● **To-do item**:
Determine how many lines of the entries contain "Rendered". Reply with that number alone.

***

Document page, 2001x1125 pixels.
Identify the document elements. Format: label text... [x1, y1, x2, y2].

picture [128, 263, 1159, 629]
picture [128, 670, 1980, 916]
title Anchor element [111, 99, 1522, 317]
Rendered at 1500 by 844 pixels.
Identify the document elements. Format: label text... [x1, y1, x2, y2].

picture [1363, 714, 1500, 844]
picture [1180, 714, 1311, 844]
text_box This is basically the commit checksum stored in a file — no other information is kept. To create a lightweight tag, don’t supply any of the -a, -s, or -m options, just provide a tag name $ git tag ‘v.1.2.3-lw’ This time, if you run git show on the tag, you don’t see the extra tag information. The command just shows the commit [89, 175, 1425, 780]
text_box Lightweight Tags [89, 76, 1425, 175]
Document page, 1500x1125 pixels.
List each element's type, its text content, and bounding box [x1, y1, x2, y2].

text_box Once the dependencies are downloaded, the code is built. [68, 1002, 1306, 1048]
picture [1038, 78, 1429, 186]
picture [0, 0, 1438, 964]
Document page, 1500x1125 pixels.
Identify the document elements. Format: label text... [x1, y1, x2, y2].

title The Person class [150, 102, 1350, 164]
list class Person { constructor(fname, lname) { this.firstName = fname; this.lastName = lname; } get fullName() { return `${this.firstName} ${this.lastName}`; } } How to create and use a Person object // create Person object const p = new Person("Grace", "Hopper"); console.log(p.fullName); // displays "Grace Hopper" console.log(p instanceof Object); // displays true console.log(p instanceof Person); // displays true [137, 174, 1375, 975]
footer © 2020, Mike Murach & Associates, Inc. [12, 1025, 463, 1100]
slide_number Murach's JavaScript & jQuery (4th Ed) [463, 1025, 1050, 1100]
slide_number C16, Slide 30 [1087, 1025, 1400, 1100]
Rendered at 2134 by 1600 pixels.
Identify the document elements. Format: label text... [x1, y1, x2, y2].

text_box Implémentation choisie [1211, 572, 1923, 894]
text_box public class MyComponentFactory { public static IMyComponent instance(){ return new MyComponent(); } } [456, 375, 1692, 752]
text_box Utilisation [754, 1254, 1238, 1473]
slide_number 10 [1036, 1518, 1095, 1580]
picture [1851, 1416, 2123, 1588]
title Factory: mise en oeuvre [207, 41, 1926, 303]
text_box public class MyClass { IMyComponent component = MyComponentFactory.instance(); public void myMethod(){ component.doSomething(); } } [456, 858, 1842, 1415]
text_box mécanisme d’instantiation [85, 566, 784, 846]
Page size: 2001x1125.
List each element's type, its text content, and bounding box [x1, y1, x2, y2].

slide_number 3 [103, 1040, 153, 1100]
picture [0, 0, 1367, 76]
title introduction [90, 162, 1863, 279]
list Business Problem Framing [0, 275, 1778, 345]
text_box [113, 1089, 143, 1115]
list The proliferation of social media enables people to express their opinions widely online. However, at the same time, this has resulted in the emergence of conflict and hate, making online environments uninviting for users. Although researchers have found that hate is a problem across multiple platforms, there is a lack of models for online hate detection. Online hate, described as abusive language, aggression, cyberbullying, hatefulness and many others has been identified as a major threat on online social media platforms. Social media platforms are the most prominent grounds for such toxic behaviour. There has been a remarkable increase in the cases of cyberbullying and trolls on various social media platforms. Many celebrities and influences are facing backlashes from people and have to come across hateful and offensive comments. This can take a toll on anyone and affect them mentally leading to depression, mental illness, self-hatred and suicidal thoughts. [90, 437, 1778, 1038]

***

● **Answer**:
2